In relating otaku obsessions with various moe elements, Azuma is astute to point out that “the desire to remain with a transitional object in PERMANENT transition is precisely realm of perversion.” Perversion as such exists because the Law, which it defies, is acknowledged. Practiced within a social group or privately, it is a form of resistance to the Law. In the database model, reinforcement of multiple lines of sight including narrative, through which other asymmetries emerge, creates transitional or multiple subjects as opposed to fixed, singular, Cartesian subject positions.
It is unsurprising then, that manga and limited anime disrupt the most important of Capitalist/Lacanian subject positions/power relations—that of gender. The anime version of The Rose of Versailles (manga by Ikeda Riyoko, 1972) is perhaps the earliest example. Here, we see Oskar, the beautiful captain of the Queen’s Guard, raised as a man but clearly female, announcing her decision to join the Revolution and to remain with her husband, a fellow soldier.

The phallacy of the Lacanian/capitalist subject position is that the experience of lack is based upon the possibility of and desire for a fully constituted subject. If the idea of wholeness, completeness, that is to say selfhood and self-ownership is abandoned, then what was previously experienced as lack is experienced as ecstatic excess, not too little, but too much. The phallus turned inside out is a space, both receptive and generative. The truth is that an ontologically consistent subject is only one possible asymmetry among many. A viewer-retriever of information follows a sight line that depends on his or her own attraction. If the consistency of a line of sight is maintained, a traditional gendered object/subject may emerge, but this is also not necessary. For Lamarre, “asymmetry begins to implicate perception and imply emergent positions which hover between a viewing position (subject) and sheer delight, terror, disgust, or lust (affect).”
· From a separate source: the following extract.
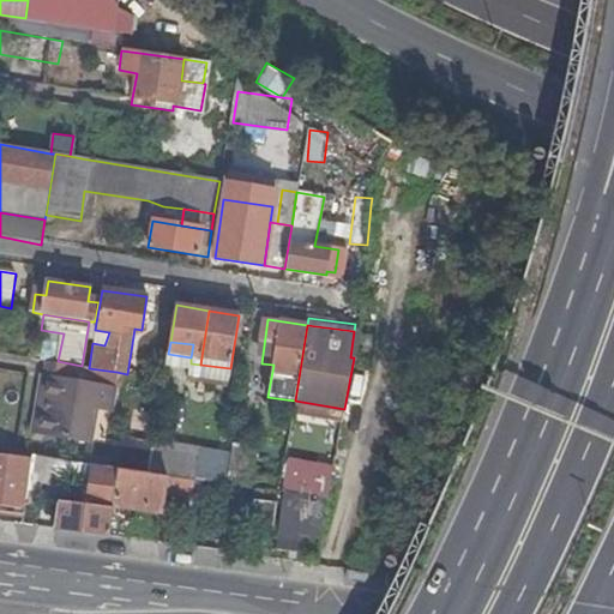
[(58,362),(50,361),(48,378),(43,377),(40,398),(46,399),(40,433),(88,440),(92,407),(112,410),(116,372),(89,368),(58,362)]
If I analyze my own hybrid media writing in terms of the Azuma/Lamarre database/distributive field model, it’s clear that I am interested in creating a non-random distributive field of information containing an attractor called a story. My predilection for using melodrama and genre codes makes this line of sight apparent while at the same time positing it in an exploded field of information elements. “Reading” the novel, the viewer experiences not lack, but an excess of information (this, in part, because I use an open system of collaboration, in the case of Mayakovsky through links rather than embedded information, and in Queerskins through appropriating objects from virtual communities Youtube and Flickr. ) Just as the filmmaker uses editing to overcome the partial/lacking view provided by the frame, the viewer/reader sews together fragments of text, image and sound-- suturing becomes overt and the spaces between them apparent. Thus, the process allows the viewer to perceive the limits of perception related to embodiment and to his or her own desired subjecthood. In constructing a narrative whole (or not) the viewer becomes aware of his or her decision to pursue certain asymmetries. Continuities of form and action is replaced by multiple possible asymmetries created through resonance, iteration, affinities of affect, media form, character, action, and rhythm (time) which can be followed, or not, according to the reader’s own desires/limitations.